We shared a great BLT that included avocado. In fact, just about any food called New Mexican has avocado in it. The soup had pieces of avocado.
Just to be a wise-ass, I had a beer, Elevated IPA from an Albuquerque brewer called La Cumbre. It is well made, bitter enough with lots of flavor and some fragrance.
When we came out of the restaurant, the vendors were packing up. Joanna browsed a few stands but managed not to buy anything.
Karl’s posole, which we had for dinner few hours later, didn’t have avocado. It did have tender pieces of pork and red, yellow, and blue hominy.
We all sat around swapping stories after dinner. We turned the table on its side so everyone could sign it. We took the TV off mute to hear Lady Gaga sing at the Oscars.
We had to call it off early, though, because Karl and Jeanie needed to go to work in the morning. Stan had a flight at 6:30 or some other uncivil hour out of Albuquerque, which is an hour away.

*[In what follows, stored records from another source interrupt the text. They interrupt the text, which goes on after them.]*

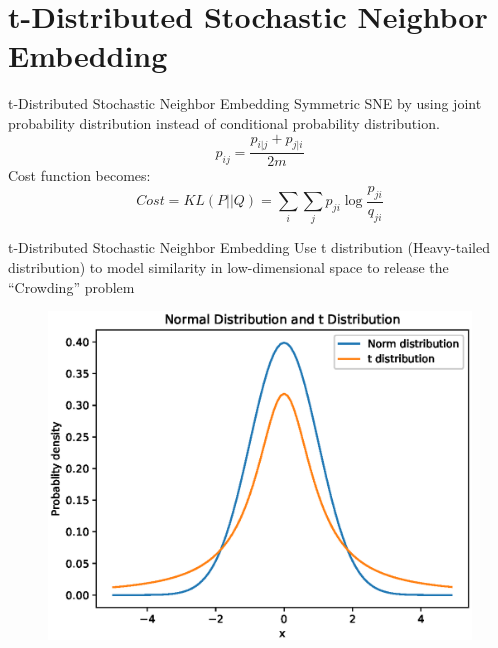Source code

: \documentclass[10pt]{beamer}
\begin{document}
\section{t-Distributed Stochastic Neighbor Embedding}
\begin{frame}{t-Distributed Stochastic Neighbor Embedding}
Symmetric SNE by using joint probability distribution instead of conditional probability distribution.
\begin{displaymath}
	p_{ij} = \frac{p_{i|j} + p_{j|i}}{2m}
\end{displaymath}
Cost function becomes:
\begin{displaymath}
	Cost =  KL(P||Q) = \sum_i\sum_j p_{ji} \log\frac{p_{ji}}{q_{ji}}
\end{displaymath}
\end{frame}


\begin{frame}{t-Distributed Stochastic Neighbor Embedding}
Use t distribution (Heavy-tailed distribution) to model similarity in low-dimensional space to release the ``Crowding'' problem
\begin{figure}
\centering
\includegraphics[scale=0.5]{./image/tsne2.eps}
\end{figure}
\end{frame}
\end{document}
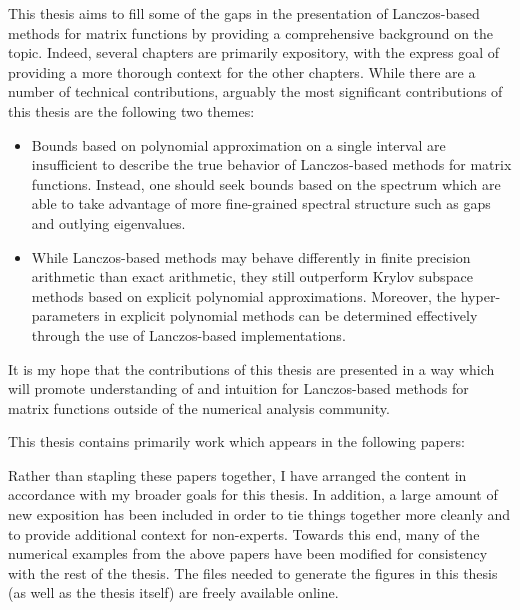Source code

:This thesis aims to fill some of the gaps in the presentation of Lanczos-based methods for matrix functions by providing a comprehensive background on the topic.
Indeed, several chapters are primarily expository, with the express goal of providing a more thorough context for the other chapters. 
While there are a number of technical contributions, arguably the most significant contributions of this thesis are the following two themes:
\begin{itemize}
    \item 
        Bounds based on polynomial approximation on a single interval are insufficient to describe the true behavior of Lanczos-based methods for matrix functions. 
    Instead, one should seek bounds based on the spectrum which are able to take advantage of more fine-grained spectral structure such as gaps and outlying eigenvalues.
    \item 
        While Lanczos-based methods may behave differently in finite precision arithmetic than exact arithmetic, they still outperform Krylov subspace methods based on explicit polynomial approximations. 
        Moreover, the hyper-parameters in explicit polynomial methods can be determined effectively through the use of Lanczos-based implementations.
\end{itemize}
It is my hope that the contributions of this thesis are presented in a way which will promote understanding of and intuition for Lanczos-based methods for matrix functions outside of the numerical analysis community.



This thesis contains primarily work which appears in the following papers:

\begin{refsection}
    \nocite{
    chen_trogdon_ubaru_22,
    chen_trogdon_ubaru_21,
    chen_greenbaum_musco_musco_22a,
    chen_greenbaum_musco_musco_22b,
    }
    \printbibliography[heading=none]
\end{refsection}

Rather than stapling these papers together, I have arranged the content in accordance with my broader goals for this thesis.
In addition, a large amount of new exposition has been included in order to tie things together more cleanly and to provide additional context for non-experts.
Towards this end, many of the numerical examples from the above papers have been modified for consistency with the rest of the thesis.
The files needed to generate the figures in this thesis (as well as the thesis itself) are freely available online.




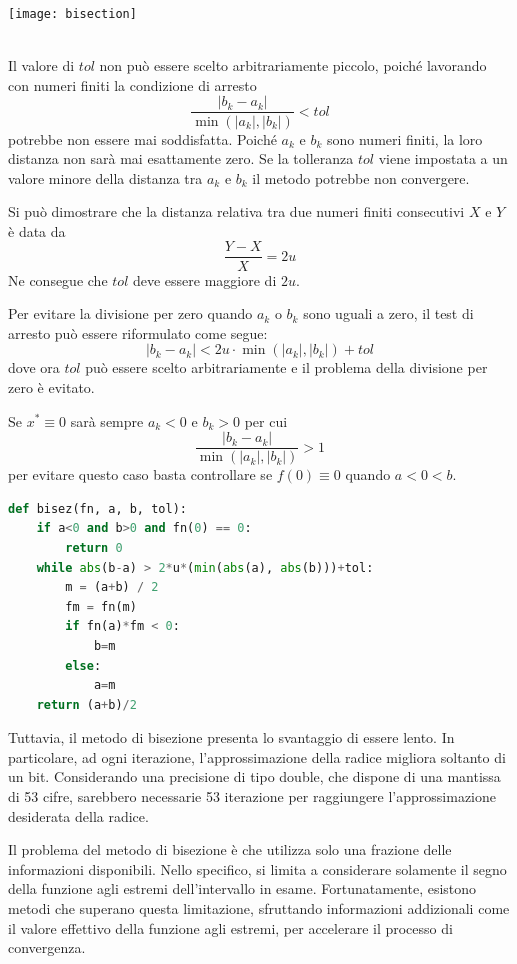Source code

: \documentclass{article}
\begin{document}
\begin{center}
    \texttt{[image: bisection]}
\end{center}
\begin{oss}\leavevmode\\
    Il valore di $tol$ non può essere scelto arbitrariamente piccolo, poiché 
    lavorando con numeri finiti la condizione di arresto
    $$\frac{\left\lvert b_k-a_k\right\rvert}{\min(\left\lvert
    a_k\right\rvert, \left\lvert b_k\right\rvert)}<tol$$
    potrebbe non essere mai soddisfatta. Poiché $a_k$ e $b_k$ sono numeri
    finiti, la loro distanza non sarà mai esattamente zero. Se la tolleranza
    $tol$ viene impostata a un valore minore della distanza tra $a_k$ e $b_k$
    il metodo potrebbe non convergere. 

    Si può dimostrare che la distanza relativa tra due numeri finiti
    consecutivi $X$ e $Y$ è data da 
    $$\frac{Y-X}{X}=2u$$
    Ne consegue che $tol$ deve essere maggiore di $2u$.

    Per evitare la divisione per zero quando $a_k$ o $b_k$ sono uguali a zero,
    il test di arresto può essere riformulato come segue:
    $$\left\lvert b_k-a_k\right\rvert < 2u\cdot \min(\left\lvert
    a_k\right\rvert,\left\lvert b_k\right\rvert)+tol$$
    dove ora $tol$ può essere scelto arbitrariamente e il problema della
    divisione per zero è evitato.
\end{oss}
\begin{oss}
    Se $x^*\equiv 0$ sarà sempre $a_k<0$ e $b_k>0$ per cui 
    $$\frac{\left\lvert b_k-a_k\right\rvert}{\min(\left\lvert
    a_k\right\rvert,\left\lvert b_k\right\rvert)}>1$$
    per evitare questo caso basta controllare se $f(0)\equiv 0$ quando
    $a<0<b$.
\end{oss}
\begin{lstlisting}[language=Python]
def bisez(fn, a, b, tol):
    if a<0 and b>0 and fn(0) == 0:
        return 0
    while abs(b-a) > 2*u*(min(abs(a), abs(b)))+tol:
        m = (a+b) / 2
        fm = fn(m)
        if fn(a)*fm < 0:
            b=m
        else:
            a=m
    return (a+b)/2 
\end{lstlisting}
Tuttavia, il metodo di bisezione presenta lo svantaggio di essere lento. In
particolare, ad ogni iterazione, l'approssimazione della radice migliora
soltanto di un bit. Considerando una precisione di tipo double, che dispone di una
mantissa di 53 cifre, sarebbero necessarie 53 iterazione per raggiungere
l'approssimazione desiderata della radice. 

Il problema del metodo di bisezione è che utilizza solo una frazione delle
informazioni disponibili. Nello specifico, si limita a considerare solamente
il segno della funzione agli estremi dell'intervallo in esame. Fortunatamente,
esistono metodi che superano questa limitazione, sfruttando informazioni
addizionali come il valore effettivo della funzione agli estremi, per
accelerare il processo di convergenza.
\end{document}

Monday morning we got together with Jack T and Sunny for another great time telling stories. My dish, a chicken enchilada, was very colorful, with black beans, white sauce, red and green sweet peppers, a golden brown tortilla, and reminded me of Georgia O’Keeffe.
We were facing a three-hour drive so there was no beer or margarita.
We saw some interesting things on the way. First we crossed a basin, a plain surrounded by mountains with no streams in or out. The only water in is precipitation; the only way for it to go out is evaporation.
A long section of the trip was through seemingly endless flat country. The land rolled a bit but we couldn’t see any mountains on the horizon.
Much of the time we saw a few cows in vast pastures where they were dwarfed by the landscape.
We passed a few dying towns. One had a post office and a couple of run-down businesses, but the motel and many other buildings had been abandoned long ago.
We stopped to stretch next to a curiosity. Two large cutouts of men in cowboy hats stood facing each other across the highway. One was pointing while the other shrugged.
I have no idea what it was about. But it was fun to see out in all that empty country.
We finally came into the heartland of conspiracy theory, our latest destination, Roswell, New Mexico.
We managed to catch one of the “Men in Black” movies on television Sunday night to prepare us for this part of the trip.
When we entered town there were favorable omens. Next to the “Welcome to Roswell” sign someone had put a bottle of wine, just like an offering at Marie Laveau’s tomb.
It had a label with little green bug-eyed men and was called El Marciano. Better than that, it was empty.
Does that mean one of the little green men in Area 51 managed to sneak out for a drink?
The town has a UFO research center. Maybe we’ll learn more there.
Till then, happy landings to all and to all a good night.